# cutting PT 2x12 stair stringers



## rogerm (Jun 27, 2012)

I'm adding stairs to my deck which is 6' above ground. I cut the first stringer from a PT 2x12 12' long. The next day I see the cut stringer is bowed. Will this straighten out when I attached it to the deck? Or is there a special way to cut a stringer to prevent this from happening?


----------



## Dave Paine (May 30, 2012)

PT lumber is normally wet from the treating process. Some pieces will bow and warp when you get them home.

By cutting the stringer do you mean cutting out the "V" for the steps?
How much continuous depth is left in the board?
How much bow?

I do not expect this will correct itself. If the bow is not too bad and you are able to use the stringers with the bow in opposite directions, you will likely be able to clamp the boards straight while you attach the stair treads.

The last time I did a PT stair, I routed grooves in the stringer so I did not have to cut it, and then screwed in the stair treads. This held well, but the wood is getting to the replacement phase after many years.


----------



## Steve Neul (Sep 2, 2011)

Probably the problem is with the board and not what you did. More than likely it won't straighten out. I would just cut a new stringer from a different board. It might help if you propped the board up verticle so air could get to both sides. Warpage is either from the board not being seasoned well or the moisture content on one side was raised more than the other. Sometimes if you leave a board laying on a flat surface where air can't get to one side, moisture from the air can get into the other side making it warp.


----------



## woodnthings (Jan 24, 2009)

Dave Paine said:


> The last time I did a PT stair, I routed grooves in the stringer so I did not have to cut it, and then screwed in the stair treads. This held well, but the wood is getting to the replacement phase after many years.

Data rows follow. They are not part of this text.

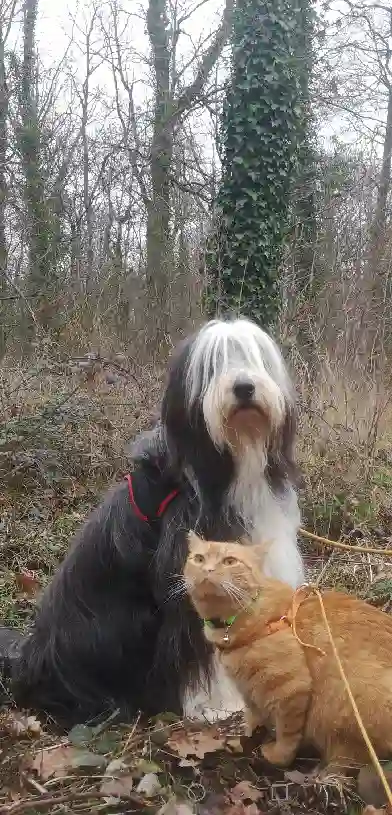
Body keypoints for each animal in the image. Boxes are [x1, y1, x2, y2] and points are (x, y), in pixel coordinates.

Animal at [3, 318, 304, 728]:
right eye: (212, 365)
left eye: (255, 355)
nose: (244, 387)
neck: (228, 467)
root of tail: (27, 659)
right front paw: (216, 704)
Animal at [184, 528, 392, 772]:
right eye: (199, 559)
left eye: (229, 561)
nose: (207, 569)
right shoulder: (249, 692)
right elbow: (253, 718)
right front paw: (247, 739)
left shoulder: (291, 690)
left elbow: (287, 734)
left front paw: (277, 756)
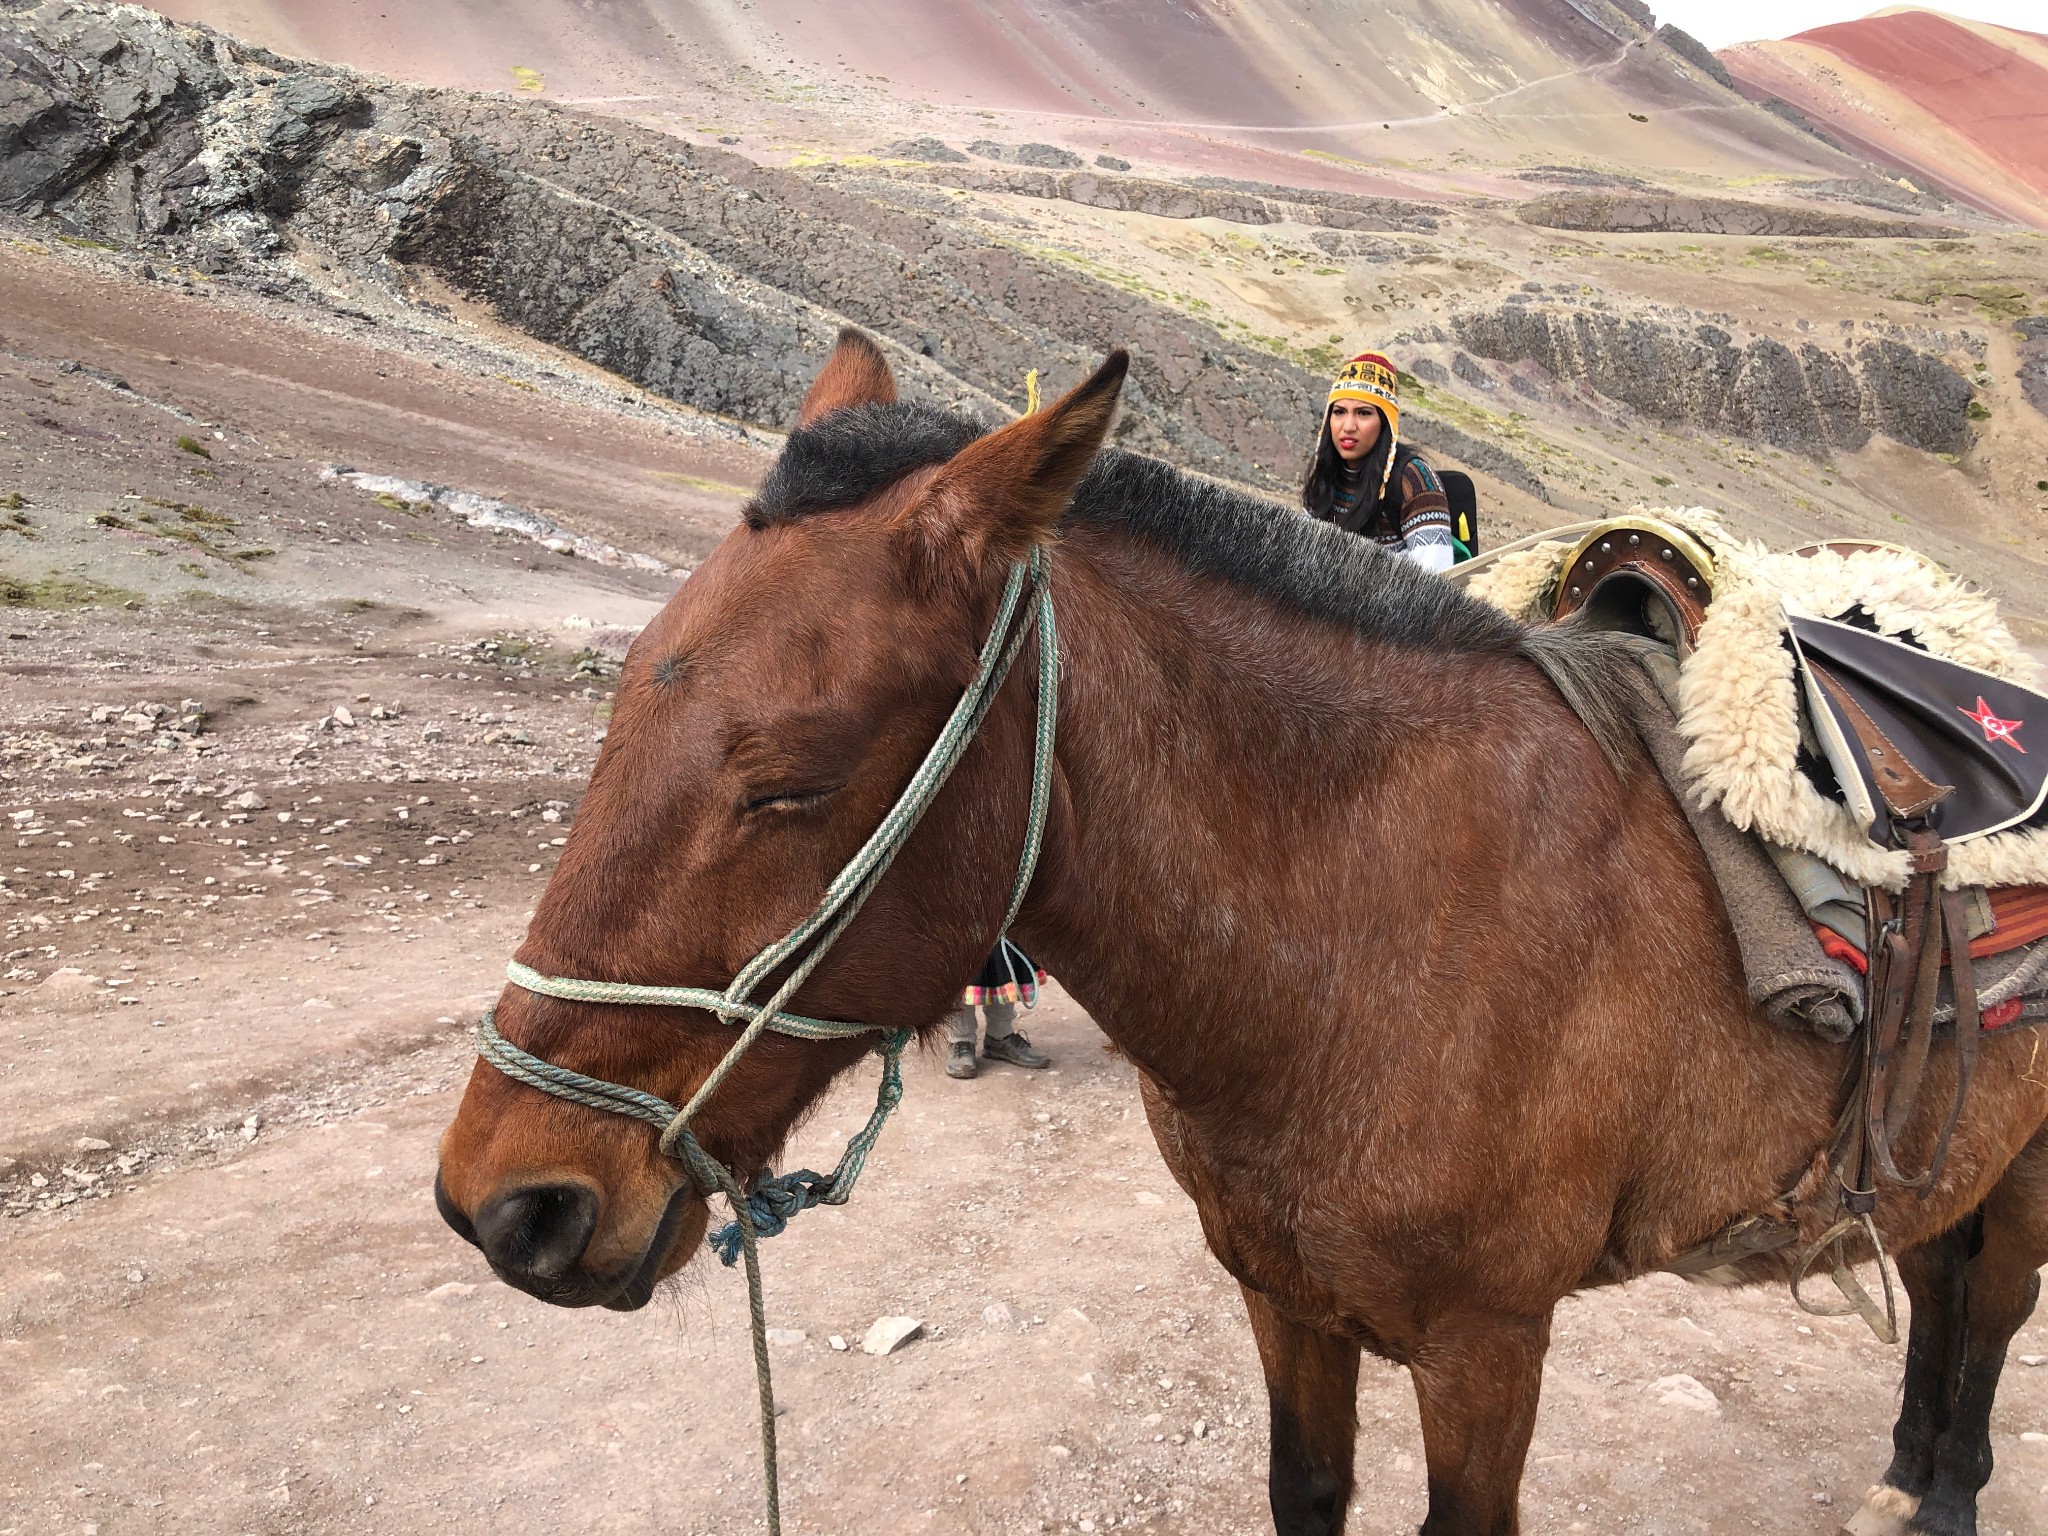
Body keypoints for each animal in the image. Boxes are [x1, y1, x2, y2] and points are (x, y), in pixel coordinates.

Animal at [436, 335, 2048, 1536]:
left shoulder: (1487, 1344)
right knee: (1940, 1277)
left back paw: (1942, 1491)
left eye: (789, 780)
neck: (1372, 926)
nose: (511, 1203)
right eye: (623, 699)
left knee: (1984, 1316)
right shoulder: (1282, 1299)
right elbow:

Housed treads like these will help prevent warping. The stringers are laid out convex side inward so the ends can be clamped up more easily:


----------



## rogerm (Jun 27, 2012)

*cutting PT stair stringers*

Thanks for the suggestions. After cutting the "V" for the stair treads, the stringer bowed probably 3-4 inches over 10'. There is 5+" between the cut and the uncut side of the 2x12. I was planning to attached a 2x4 along the uncut edge of the stringer for additional support. Maybe that will reduce the bowing.


----------



## cabinetman (Jul 5, 2007)

You could possibly pull it back to straight when installing the treads. Will there be risers on this project?













 







.


----------



## rogerm (Jun 27, 2012)

I will be using risers. Right now my stringer looks like a smiling jack-o-lantern mouth.


----------



## cabinetman (Jul 5, 2007)

rogerm said:


> I will be using risers. Right now my stringer looks like a smiling jack-o-lantern mouth.


With treads and risers you have good cross strength to hold the stringers straight.









 







.


----------